TEXT →
+++++
# Replacement fly screen roller blind netting wanted



## dghr272 (Jun 14, 2012)

Has anyone sourced replacement fly screen netting ?

Our collie ripped the hab door roller blind net on our 2007 Arapaho, approx 1m long x 28cm wide and charcoal/black colour.

Tried cutting off the damage but remaining blind not long enough.

Any info would be appreciated.

Terry


----------



## Glandwr (Jun 12, 2006)

One, two weeks? Ago they where selling diy kits to make up domestic door flyscreens in Aldington. Check out your local one there could be some left. Small packet, bag of sugar size, enough for two house doors and velcro to fit.

Dick


----------



## havingfun (Oct 31, 2007)

Hi,try a look on ebay,I bought some a few months ago it proved to be top quality and a fare price.
Bernard


----------



## havingfun (Oct 31, 2007)

Hi,
you will get what you need from this guy for £6.99 per metre.
James Ruppert
Phassouri House
School Road
Thetford
Norfolk
IP25 7QU
United Kingdom

Phone:01760|441423
Email:[email protected]

Regards Mags


----------



## Geriatricbackpacker (Aug 21, 2012)

I bought some from a Mercadona in Spain. It is an easy job to replace the old screen material but alas the screen only lasts a season as it is brittle. Didn't realise I had someone to supply the stuff only a few miles away! Thanks Mags, that was a top tip.


----------



## dghr272 (Jun 14, 2012)

havingfun said:


> Hi,
> you will get what you need from this guy for £6.99 per metre.
> James Ruppert
> Phassouri House
> ...
+++++
SUPPLIED MATERIAL →
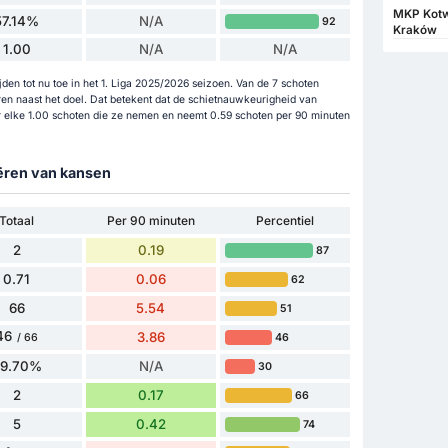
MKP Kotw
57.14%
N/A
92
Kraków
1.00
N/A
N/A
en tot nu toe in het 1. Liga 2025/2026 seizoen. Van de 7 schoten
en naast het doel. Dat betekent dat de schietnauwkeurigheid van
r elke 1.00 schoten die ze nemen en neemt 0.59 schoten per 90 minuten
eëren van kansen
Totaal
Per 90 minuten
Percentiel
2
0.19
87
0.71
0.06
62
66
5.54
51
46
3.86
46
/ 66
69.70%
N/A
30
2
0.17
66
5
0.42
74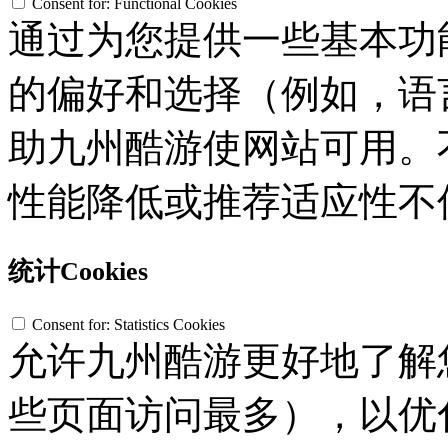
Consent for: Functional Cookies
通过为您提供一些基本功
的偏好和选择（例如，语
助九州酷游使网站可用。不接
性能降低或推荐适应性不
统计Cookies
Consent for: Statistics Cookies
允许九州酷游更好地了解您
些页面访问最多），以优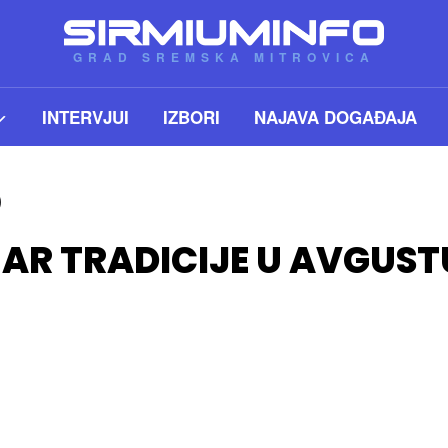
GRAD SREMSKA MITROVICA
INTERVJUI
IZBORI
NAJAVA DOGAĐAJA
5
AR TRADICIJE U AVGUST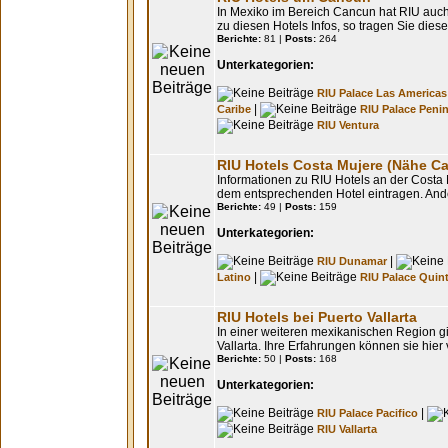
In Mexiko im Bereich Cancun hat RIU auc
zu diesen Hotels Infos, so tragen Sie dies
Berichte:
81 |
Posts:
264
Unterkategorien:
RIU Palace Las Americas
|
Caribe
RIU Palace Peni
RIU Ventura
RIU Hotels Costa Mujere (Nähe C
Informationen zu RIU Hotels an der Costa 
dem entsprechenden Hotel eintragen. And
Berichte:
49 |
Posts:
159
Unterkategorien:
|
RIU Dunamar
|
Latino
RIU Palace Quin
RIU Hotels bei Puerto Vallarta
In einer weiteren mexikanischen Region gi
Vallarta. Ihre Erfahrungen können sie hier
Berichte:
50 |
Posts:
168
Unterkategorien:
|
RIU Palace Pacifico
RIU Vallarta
+++++
PROBLEM SET →
a) In the fly screen netting thread, what damaged the roller blind net on the hab door?
b) Write the next part of the fly screen netting thread, picking up after its final line.

ANSWERS FOR THIS EXERCISE →
a) The poster's collie ripped it.

b)
Great info Mags, checked their website out and this is just what I'm looking for. Better than the flimsy net material I've seen so far.

http://www.flyscreenqueen.co.uk/flyscreen-material/charcoal-flyscreen.html

Terry

Just phoned them and because my order is only for 3m they won't charge extra for posting to NI


----------



## havingfun (Oct 31, 2007)

hi,

if you are not sure how to replace your blinds, david david on here did a you tube of how to do it, it,s really clear and to the point,bragging a bit because it,s the son.....,

mags


----------



## dghr272 (Jun 14, 2012)

Update from me........

Also found another source for replacement material and ordered using the link below. Delivered from The Better Blind Company very quickly and a perfect replacement. Now cut to size and waiting for a dry day to dismantle hab door to get at the roller mechanism.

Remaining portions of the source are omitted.